Table names can include BDE style aliases. For example,                

   select * from ":data:table"        

Names that are keywords must be placed in quotation marks. For example,                

   select passid from "password"        

Names that have spaces must be placed in quotation marks. For example,                

   select * from "old table"        

Field names

Field names that have spaces must be placed in quotation marks. For example,                

   select e."Emp Id" from Employee e        

Field names that are keywords must be placed in quotation marks. For example,                

   select t."date" from Table t        

Field names that are placed in quotation marks must have a table reference.                

Data Manipulation Language

The following DML clauses are supported:

SELECT, WHERE, ORDER BY, GROUP BY, UNION, and HAVING

The following aggregates are supported:

SUM, AVG, MIN, MAX, COUNT

Note: The field type returned by aggregator functions is type DOUBLE.

The following operators are supported:

+, -, *, /, =, <, >, <>, <=, >=, NOT

UPDATE, INSERT, DELETE operations are fully supported to SQL 92 entry level.

For example:

DELETE FROM "Current Cust.db" C

WHERE C."CustID" IN

 (SELECT O."CustID"

 FROM "Old Cust.db" O)

Also supported

Subqueries are supported in SELECT, WHERE, and HAVING clauses. In addition to scalar comparison operators ( =, <, > ... ), additional predicates IN, ANY, SOME, ALL, and EXISTS are supported.

Complex aggregate expressions are supported, including scalar expressions with both aggregation and arithmetic. For example:
SUM( Field * 10 )
SUM( Field ) * 10
SUM( Field1 + Field2 )

Constructs such as SUM( MIN(Field) ) are supported in projections.

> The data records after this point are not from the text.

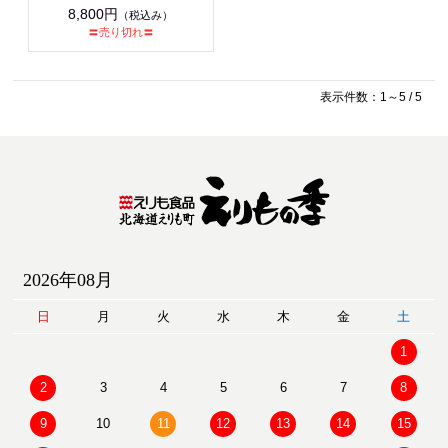
8,800円
（税込み）
〓売り切れ〓
表示件数：1～5 / 5
2026年08月
日
月
火
水
木
金
土
1
2
3
4
5
6
7
8
9
10
11
12
13
14
15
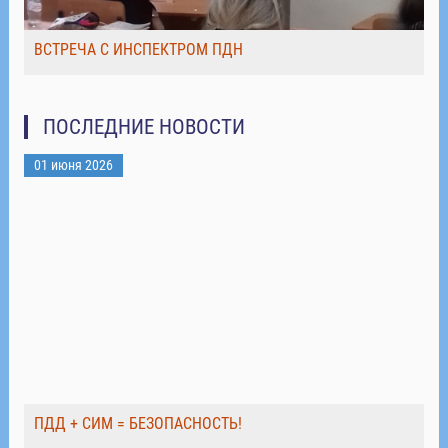
ВСТРЕЧА С ИНСПЕКТРОМ ПДН
ПОСЛЕДНИЕ НОВОСТИ
01 июня 2026
ПДД + СИМ = БЕЗОПАСНОСТЬ!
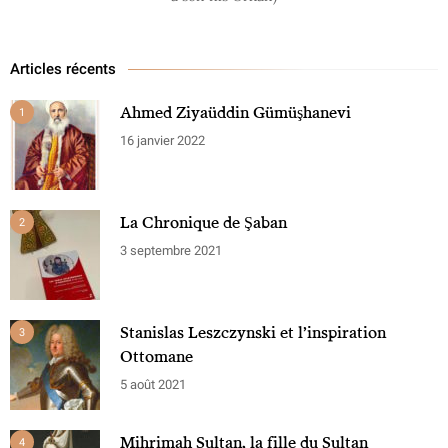
Articles récents
Ahmed Ziyaüddin Gümüşhanevi
1
16 janvier 2022
La Chronique de Şaban
2
3 septembre 2021
Stanislas Leszczynski et l’inspiration
3
Ottomane
5 août 2021
Mihrimah Sultan, la fille du Sultan
4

You can constrain any updateable query by setting the query statement property stmtCONSTRAINED to TRUE before execution. A error will then be returned whenever a modify or insert would cause the new record to disappear from the result set. Refer also to record integrity constraints.

 

Data Definition Language

The DDL syntax for Paradox, dBASE, FoxPro, and Access tables is restricted to CREATE TABLE (or INDEX), DROP TABLE (or INDEX). For example:

create table parts ( part_no char(6), part_name char(20) )

The following example demonstrates how SQL DDL can be executed through BDE:

hDBICur hCur;
pBYTE szQuery =                "create table 'c:\\example\\test.dbf' "
                                                                                                         "( fld1 int, fld2 date)";
rslt = DbiQExecDirect(hDb, langSQL, szQuery, &hCur);

For data mappings used by CREATE TABLE and more examples, see the Local SQL Guide.